Similarities can be found when examining the Contemporary City in comparison to our cities, with regards to such thing as classes, wealth and location. The trend is to find wealthier people, who can be looked upon as a higher class, located more towards the inner city with the more general working class dispersing out into the suburbs. The heavy dependence on reliable transport in order to live out our daily lives along with the pleasures we get from home life, hobbies, interests and activities. The idea that we like things to just ‘work’ rather than being inconvenienced by the turmoil of traffic jams, line disruptions or anything else that brings disorder to our idea of routine. These are the pressures we place on our governments, always striving to achieve more, looking for that something better, that bit of perfection. This leads us to believe that our own ideas and opinions are too extreme to be realised, and if realised for example within the Contemporary City, we may then find a possible optimal way of living to extreme. By drowning in pure conventionality will it be inevitable to lose the ability to distinguish mediocrity from superiority?

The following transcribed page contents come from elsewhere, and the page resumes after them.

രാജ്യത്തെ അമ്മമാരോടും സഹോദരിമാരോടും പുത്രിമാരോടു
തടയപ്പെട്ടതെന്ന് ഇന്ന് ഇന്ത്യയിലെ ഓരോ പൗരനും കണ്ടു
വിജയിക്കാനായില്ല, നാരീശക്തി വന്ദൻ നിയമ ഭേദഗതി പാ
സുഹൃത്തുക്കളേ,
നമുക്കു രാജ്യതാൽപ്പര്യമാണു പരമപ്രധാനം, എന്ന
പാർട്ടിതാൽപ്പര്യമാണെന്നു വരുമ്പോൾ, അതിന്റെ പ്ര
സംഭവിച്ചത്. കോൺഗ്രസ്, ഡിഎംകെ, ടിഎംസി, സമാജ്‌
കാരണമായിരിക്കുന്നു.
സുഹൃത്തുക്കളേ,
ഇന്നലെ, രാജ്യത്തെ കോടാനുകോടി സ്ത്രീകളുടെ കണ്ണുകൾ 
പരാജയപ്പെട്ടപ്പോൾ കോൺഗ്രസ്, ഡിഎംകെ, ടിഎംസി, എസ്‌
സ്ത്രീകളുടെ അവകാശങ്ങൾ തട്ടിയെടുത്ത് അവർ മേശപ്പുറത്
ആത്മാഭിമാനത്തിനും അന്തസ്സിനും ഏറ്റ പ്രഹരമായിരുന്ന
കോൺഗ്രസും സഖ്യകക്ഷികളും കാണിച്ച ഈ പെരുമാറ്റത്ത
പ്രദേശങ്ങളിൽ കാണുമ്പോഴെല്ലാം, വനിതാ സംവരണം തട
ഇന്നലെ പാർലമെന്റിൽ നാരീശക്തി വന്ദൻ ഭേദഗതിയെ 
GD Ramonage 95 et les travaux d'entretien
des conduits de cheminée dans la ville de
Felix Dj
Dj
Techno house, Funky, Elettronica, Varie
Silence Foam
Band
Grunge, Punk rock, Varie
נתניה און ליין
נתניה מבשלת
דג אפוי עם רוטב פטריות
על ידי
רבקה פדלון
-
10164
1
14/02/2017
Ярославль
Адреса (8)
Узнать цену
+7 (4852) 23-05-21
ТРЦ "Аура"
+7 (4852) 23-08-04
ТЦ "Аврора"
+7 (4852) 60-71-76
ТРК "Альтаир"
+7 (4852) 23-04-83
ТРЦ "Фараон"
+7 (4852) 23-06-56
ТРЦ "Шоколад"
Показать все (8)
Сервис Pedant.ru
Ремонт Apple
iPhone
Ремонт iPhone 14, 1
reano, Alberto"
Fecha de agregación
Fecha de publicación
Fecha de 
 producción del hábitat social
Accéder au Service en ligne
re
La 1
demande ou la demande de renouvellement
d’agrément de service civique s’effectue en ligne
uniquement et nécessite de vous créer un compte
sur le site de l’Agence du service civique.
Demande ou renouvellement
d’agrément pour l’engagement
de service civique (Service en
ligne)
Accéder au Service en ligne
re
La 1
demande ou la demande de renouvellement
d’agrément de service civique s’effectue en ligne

In summery Le Corbusier had designed a city with the intention of solving current and existing ideas that we view as provocations whilst carrying out our day-to-day public lives. All of his base ideas of order, concentration yet open, centrality, congestion free with ease of mobility and light are exactly what people dream of when contemplating the idyllic city. Yet by accomplishing the perfect foundations the structure has suffered and consequently is completely the opposite of personal views and opinions. The complete lack of originality and individuality, with design and imagination erased, forcing people to live in what could appear to be a communistic city and communistic way. Where is there room in Le Corbusier’s design for free will and freedom of speech? We would be conformed to follow protocol in a city such as this, rather than a space for living and inhabiting, it almost becomes a farm like system. We are herded like cattle into the hypnotic repetition almost rendering ourselves drones rather than living people. By creating a perfectly systematic city he has devolved the ideas of change and evolution that we come to expect from the passing of time and trends. It appears Le Corbusier would have us living in an un-evolving city forever. Ultimately it boils down to the imperfections not in the design of his city but the apparent ones of human nature. It is our own ideas of difference, likes and dislikes that would not allow us to function fully within this city.